By changing the microfluidic patterning conditions used to plot these nanorod stripes out, the size and number of the microarrays can be tuned much higher, the authors wrote, meaning the technology has the potential for much higher multiplexing without being limited by antibody cross reactions. However, for their study, the team conjugated the array's gold nanorod stripes with antibodies against just six different cytokines — IL-2, IL-4, IL-6, IL-10, IFN-y, and TNF-a.

After some calibration experiments, the researchers performed an initial validation of the six-cytokine chip using a set of serum samples spiked with different mixtures of these six targets.

Translating the LSPR array readout into a measure of the concentration of target analytes, the researchers reported that they found no statistically significant difference between the measured cytokine concentrations and the values expected based on the spiking concentrations.

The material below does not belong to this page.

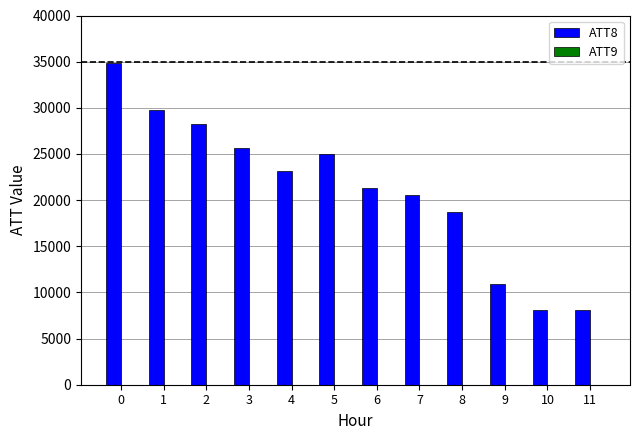

Between 5 and 7, which series saw the biggest shift?

ATT8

Next, the group moved on to a second validation step, comparing the LSPR array method with the existing gold standard — ELISA. The researchers prepared healthy donor serum samples spiked with a mixture of the six target cytokines at a range of concentrations covering the full dynamic range of the LSPR assay. They then compared the results of multiplex detection using the LSPR method to results from parallel singleplex ELISA-based testing of the same spiked serum samples.

According to the group, there was an "excellent" linear correlation — a coefficient of determination of 0.97 — between results generated from the LSPR method and the ELISAs.

Finally, the researchers sought to demonstrate, at least initially, the clinical utility of the approach in the context of monitoring inflammatory response, in this case in neonates after cardiothoracic surgery.

The group collected serum samples from two babies at several time points starting before surgery and up to four days afterward, and used the six-target LSPR microarray immunoassay to quantify circulating cytokines levels in all the samples.

In both infants, the team saw increased levels of both IL-6 and Il-10 on day one after surgery, along with other elevations on day one and two. All the elevated cytokines then showed a return to preoperative levels on days three and four, which matched what has been seen in previous reports.

The process of performing the assays, from loading, incubation, and washing of samples through a 10-fold replicated detection for each sample using the entire biosensor array, took only 40 minutes.

Moving forward, Chen said that the LSPR array is now being used in an expanded trial at the University of Michigan to investigate and validate a panel of immune markers for pediatric sepsis prediction and monitoring.

"Currently we are trying to stratify maybe 30 or more patient samples, using the LSPR platform to measure the concentration of a set of biomarkers to see which patients have high [versus] low risk of developing sepsis," he said.

"Then in those [babies] identified to have high risk we will further measure cytokines to track the immune status," to try to inform more personalized treatment, he added.